[Dataset items]
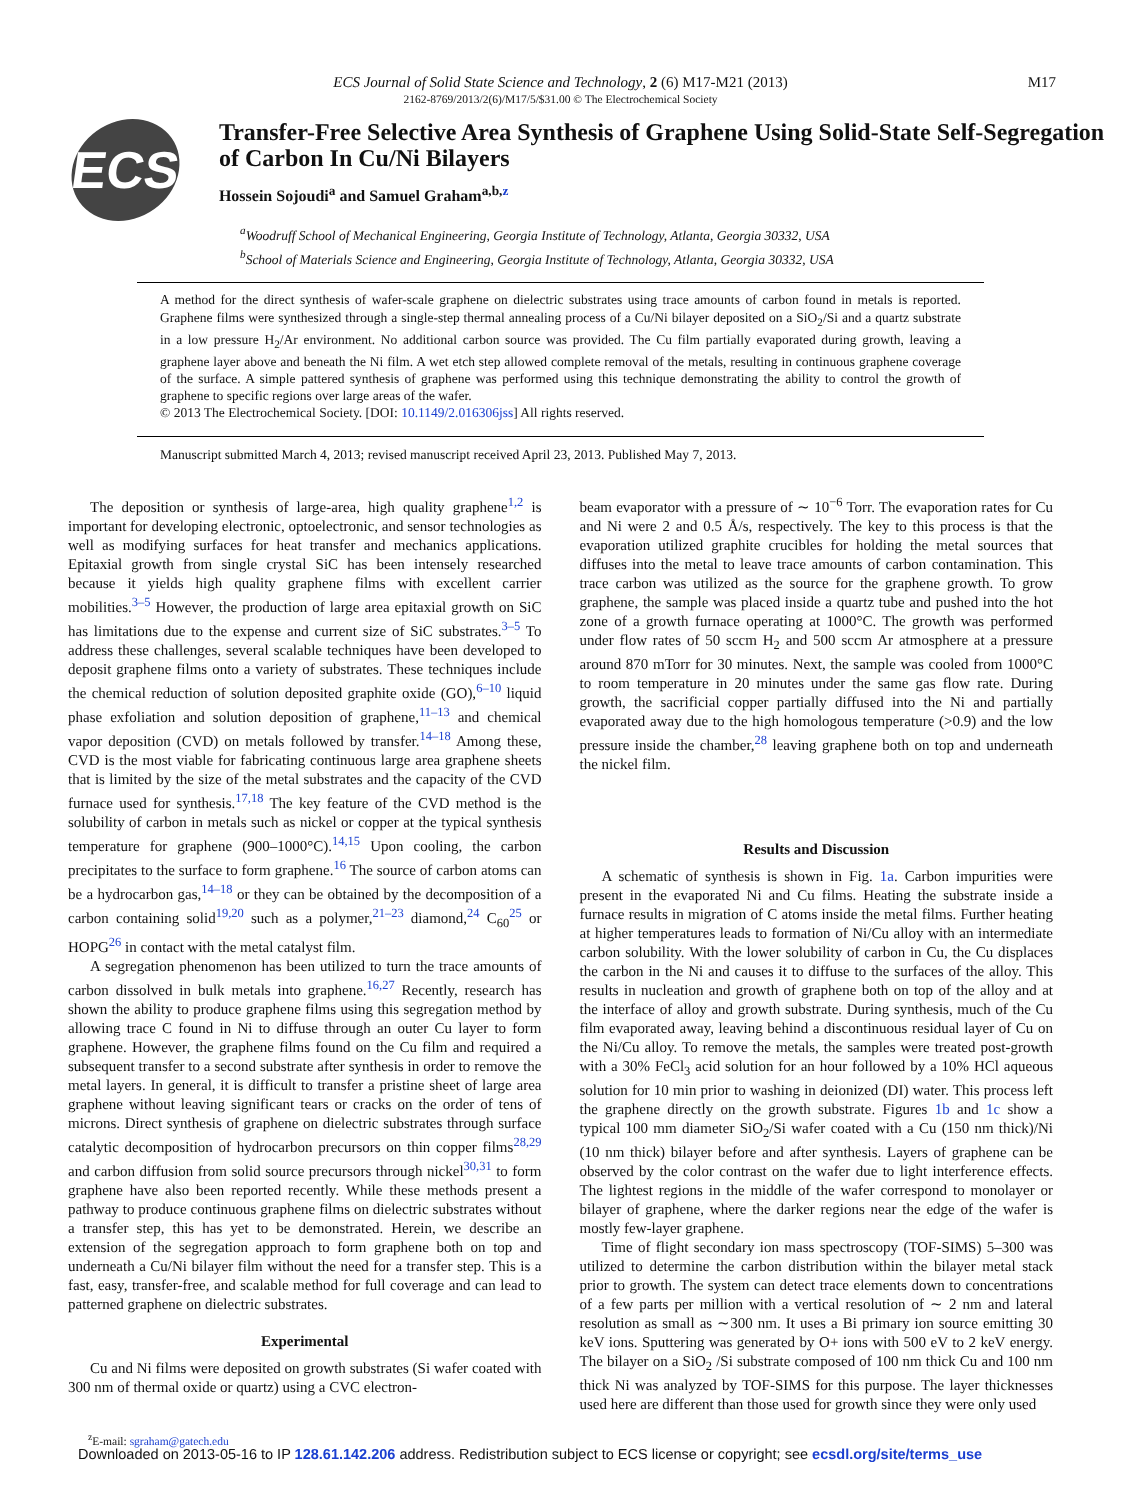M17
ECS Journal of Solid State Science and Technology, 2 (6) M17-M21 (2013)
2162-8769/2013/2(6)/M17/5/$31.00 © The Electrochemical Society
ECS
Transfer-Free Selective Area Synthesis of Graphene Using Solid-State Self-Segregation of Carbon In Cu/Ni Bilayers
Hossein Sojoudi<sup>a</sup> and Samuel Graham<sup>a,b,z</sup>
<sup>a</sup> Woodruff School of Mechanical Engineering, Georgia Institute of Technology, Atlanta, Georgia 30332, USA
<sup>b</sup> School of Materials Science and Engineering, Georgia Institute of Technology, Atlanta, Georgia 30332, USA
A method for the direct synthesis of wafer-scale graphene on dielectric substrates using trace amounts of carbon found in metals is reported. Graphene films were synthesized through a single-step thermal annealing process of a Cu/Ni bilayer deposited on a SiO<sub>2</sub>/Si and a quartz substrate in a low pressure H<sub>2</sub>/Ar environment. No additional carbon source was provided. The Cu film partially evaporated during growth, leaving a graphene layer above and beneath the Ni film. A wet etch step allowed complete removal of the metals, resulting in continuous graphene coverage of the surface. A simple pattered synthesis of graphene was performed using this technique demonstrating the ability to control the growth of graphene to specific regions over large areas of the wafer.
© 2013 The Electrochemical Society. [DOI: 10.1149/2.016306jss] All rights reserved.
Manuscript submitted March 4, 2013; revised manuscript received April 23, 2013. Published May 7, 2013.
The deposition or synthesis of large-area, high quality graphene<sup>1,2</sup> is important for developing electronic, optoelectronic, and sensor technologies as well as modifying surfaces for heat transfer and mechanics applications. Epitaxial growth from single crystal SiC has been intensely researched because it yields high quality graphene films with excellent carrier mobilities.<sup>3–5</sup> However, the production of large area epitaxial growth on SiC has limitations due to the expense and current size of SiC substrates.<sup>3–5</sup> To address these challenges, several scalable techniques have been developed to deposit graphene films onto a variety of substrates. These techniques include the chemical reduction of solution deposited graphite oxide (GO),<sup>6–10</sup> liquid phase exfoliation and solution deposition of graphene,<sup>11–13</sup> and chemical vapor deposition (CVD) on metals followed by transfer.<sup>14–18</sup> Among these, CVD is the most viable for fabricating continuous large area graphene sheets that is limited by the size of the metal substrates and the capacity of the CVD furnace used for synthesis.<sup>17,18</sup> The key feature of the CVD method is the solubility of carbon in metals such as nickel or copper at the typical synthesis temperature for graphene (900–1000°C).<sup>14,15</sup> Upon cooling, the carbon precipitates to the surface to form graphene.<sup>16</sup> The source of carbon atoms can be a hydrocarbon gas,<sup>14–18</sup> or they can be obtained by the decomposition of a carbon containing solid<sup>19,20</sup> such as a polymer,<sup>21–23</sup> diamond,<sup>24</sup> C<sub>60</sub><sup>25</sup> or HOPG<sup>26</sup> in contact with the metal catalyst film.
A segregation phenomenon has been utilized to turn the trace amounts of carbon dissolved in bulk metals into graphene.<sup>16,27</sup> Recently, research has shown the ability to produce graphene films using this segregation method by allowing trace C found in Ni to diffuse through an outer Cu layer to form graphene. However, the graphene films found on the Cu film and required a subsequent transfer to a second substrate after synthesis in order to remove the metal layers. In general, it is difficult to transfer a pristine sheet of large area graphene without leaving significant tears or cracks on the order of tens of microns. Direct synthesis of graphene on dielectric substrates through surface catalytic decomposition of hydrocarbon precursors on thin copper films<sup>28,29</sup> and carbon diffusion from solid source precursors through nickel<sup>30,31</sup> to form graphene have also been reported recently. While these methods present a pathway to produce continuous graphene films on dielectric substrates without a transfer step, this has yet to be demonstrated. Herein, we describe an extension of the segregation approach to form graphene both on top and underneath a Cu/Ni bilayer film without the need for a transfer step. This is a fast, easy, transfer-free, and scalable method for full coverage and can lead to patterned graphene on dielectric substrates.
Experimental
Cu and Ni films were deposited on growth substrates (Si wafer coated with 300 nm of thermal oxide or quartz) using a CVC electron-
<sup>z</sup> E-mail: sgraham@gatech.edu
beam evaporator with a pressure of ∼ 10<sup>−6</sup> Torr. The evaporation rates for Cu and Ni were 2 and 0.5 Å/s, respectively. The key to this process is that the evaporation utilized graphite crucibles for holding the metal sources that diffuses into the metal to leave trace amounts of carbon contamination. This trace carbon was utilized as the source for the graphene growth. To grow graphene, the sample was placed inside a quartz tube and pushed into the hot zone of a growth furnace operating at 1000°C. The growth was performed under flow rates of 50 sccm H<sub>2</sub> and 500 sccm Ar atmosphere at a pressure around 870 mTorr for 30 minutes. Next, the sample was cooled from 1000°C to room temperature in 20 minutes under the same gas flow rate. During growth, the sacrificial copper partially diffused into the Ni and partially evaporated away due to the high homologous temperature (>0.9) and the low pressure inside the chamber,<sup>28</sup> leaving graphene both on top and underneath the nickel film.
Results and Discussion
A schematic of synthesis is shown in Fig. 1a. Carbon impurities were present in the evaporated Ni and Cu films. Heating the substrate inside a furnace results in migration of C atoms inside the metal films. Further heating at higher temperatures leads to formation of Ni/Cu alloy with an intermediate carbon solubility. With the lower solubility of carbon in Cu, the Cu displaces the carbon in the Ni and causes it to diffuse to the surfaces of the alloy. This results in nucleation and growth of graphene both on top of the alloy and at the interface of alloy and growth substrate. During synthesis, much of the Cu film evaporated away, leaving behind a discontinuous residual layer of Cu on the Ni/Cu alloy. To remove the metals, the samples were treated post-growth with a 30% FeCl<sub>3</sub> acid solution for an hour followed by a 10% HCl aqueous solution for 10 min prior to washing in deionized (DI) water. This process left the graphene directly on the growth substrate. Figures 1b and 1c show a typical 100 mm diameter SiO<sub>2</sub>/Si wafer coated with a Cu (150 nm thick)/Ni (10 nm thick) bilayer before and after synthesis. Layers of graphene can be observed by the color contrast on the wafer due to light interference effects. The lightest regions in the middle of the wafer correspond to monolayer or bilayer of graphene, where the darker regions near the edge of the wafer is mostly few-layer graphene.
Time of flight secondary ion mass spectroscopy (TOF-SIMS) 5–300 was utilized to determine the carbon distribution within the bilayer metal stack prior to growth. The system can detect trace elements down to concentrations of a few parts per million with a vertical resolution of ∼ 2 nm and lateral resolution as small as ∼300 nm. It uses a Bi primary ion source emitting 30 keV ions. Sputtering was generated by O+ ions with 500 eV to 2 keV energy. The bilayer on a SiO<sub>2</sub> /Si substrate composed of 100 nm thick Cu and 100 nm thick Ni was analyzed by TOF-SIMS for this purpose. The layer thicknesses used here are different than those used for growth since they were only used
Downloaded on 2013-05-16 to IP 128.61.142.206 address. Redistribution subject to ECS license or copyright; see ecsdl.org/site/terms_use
--
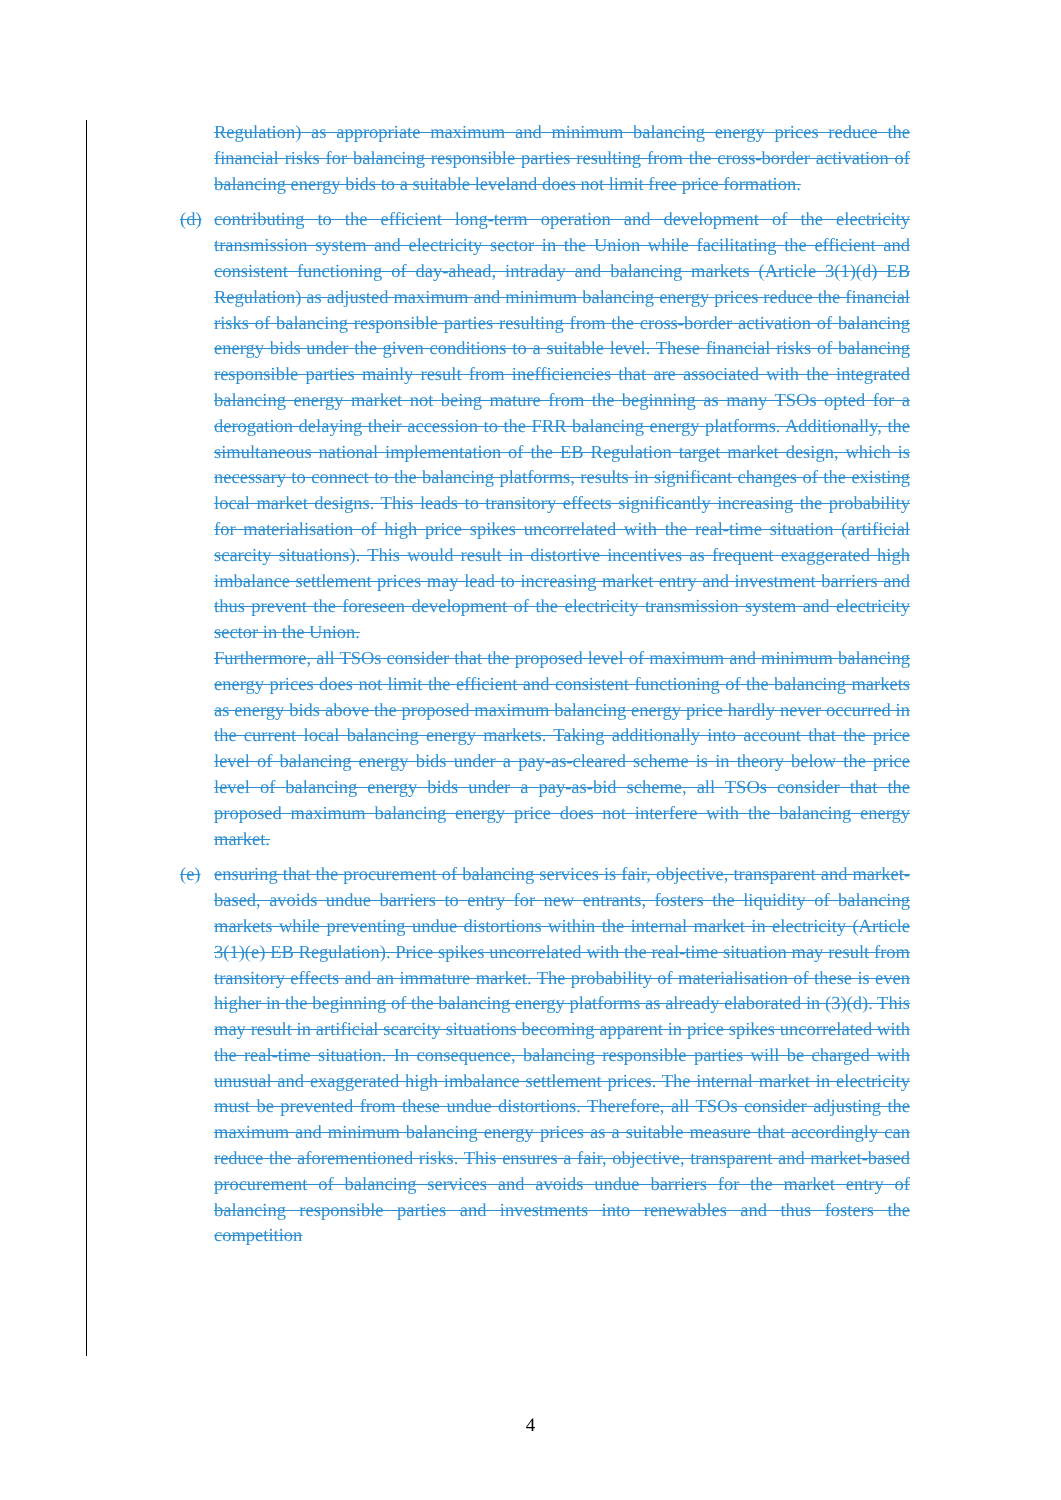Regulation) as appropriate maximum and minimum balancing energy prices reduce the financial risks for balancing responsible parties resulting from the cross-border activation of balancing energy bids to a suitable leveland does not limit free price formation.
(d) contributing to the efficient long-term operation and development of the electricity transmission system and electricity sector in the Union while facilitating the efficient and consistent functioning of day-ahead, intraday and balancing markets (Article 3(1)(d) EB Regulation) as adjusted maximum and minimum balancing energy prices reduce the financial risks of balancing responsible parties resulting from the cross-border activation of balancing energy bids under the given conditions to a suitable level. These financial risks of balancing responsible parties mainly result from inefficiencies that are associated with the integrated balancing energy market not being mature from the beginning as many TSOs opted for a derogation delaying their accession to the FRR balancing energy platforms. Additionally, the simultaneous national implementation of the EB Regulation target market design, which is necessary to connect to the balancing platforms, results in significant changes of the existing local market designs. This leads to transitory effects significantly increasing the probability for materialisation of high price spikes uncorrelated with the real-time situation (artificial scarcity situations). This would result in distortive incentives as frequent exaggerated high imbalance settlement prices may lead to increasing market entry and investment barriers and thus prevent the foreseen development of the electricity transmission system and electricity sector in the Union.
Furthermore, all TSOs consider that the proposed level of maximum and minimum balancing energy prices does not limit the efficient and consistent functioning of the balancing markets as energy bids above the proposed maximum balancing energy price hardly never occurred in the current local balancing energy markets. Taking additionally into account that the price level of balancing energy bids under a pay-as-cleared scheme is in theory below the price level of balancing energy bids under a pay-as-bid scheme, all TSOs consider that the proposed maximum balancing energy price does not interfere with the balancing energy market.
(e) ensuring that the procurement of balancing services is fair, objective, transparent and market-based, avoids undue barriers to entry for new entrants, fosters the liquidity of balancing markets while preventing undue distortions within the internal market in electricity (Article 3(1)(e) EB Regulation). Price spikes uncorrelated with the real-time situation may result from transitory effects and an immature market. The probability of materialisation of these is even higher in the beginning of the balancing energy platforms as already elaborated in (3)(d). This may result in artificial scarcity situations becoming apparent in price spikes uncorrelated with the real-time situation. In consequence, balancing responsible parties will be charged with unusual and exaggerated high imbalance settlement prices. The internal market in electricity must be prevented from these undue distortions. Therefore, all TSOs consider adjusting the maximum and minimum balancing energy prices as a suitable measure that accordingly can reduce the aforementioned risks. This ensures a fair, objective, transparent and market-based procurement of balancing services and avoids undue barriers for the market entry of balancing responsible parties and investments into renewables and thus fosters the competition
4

- DIRECTIONS FOR THIS TASK: Every line in the records above with "State" in it adds one to the count; give that count and nothing else.

- REPLY TO THE TASK: 2